▸ **Work order**:
Among the lines of the entries below, count those containing the word "Schaltschrank" and answer with the number only.

....

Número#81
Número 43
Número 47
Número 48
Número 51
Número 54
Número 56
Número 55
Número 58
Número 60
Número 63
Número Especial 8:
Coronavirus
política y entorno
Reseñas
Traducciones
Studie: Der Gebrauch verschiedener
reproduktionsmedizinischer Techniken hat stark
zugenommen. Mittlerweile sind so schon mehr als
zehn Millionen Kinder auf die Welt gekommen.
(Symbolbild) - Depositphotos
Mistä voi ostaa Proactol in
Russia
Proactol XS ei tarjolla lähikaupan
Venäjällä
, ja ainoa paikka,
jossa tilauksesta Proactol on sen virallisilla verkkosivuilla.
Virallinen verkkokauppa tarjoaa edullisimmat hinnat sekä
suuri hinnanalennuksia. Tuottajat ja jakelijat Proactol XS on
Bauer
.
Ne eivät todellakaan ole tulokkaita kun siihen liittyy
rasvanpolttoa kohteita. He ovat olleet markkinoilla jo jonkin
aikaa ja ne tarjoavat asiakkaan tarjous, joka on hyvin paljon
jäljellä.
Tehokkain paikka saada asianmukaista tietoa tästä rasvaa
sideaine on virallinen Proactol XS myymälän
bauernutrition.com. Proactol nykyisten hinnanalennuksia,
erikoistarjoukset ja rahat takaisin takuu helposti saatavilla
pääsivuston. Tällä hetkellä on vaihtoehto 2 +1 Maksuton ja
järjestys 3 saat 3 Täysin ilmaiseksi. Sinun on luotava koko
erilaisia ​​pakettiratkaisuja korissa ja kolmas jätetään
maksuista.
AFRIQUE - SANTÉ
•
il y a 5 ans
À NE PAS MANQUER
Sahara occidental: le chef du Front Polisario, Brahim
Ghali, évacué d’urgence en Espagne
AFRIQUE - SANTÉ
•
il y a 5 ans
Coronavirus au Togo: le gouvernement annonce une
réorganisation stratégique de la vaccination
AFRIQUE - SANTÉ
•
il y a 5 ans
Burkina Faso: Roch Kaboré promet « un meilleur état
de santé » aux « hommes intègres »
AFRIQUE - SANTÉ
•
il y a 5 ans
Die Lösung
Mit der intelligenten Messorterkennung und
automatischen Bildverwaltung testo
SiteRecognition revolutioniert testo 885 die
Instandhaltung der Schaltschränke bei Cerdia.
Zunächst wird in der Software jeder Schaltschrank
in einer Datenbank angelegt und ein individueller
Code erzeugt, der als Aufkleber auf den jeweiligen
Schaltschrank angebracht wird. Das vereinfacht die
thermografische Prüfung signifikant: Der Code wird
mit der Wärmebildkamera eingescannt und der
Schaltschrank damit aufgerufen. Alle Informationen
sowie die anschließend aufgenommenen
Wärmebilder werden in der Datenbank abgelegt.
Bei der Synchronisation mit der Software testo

....

▸ **Response to this task**:
3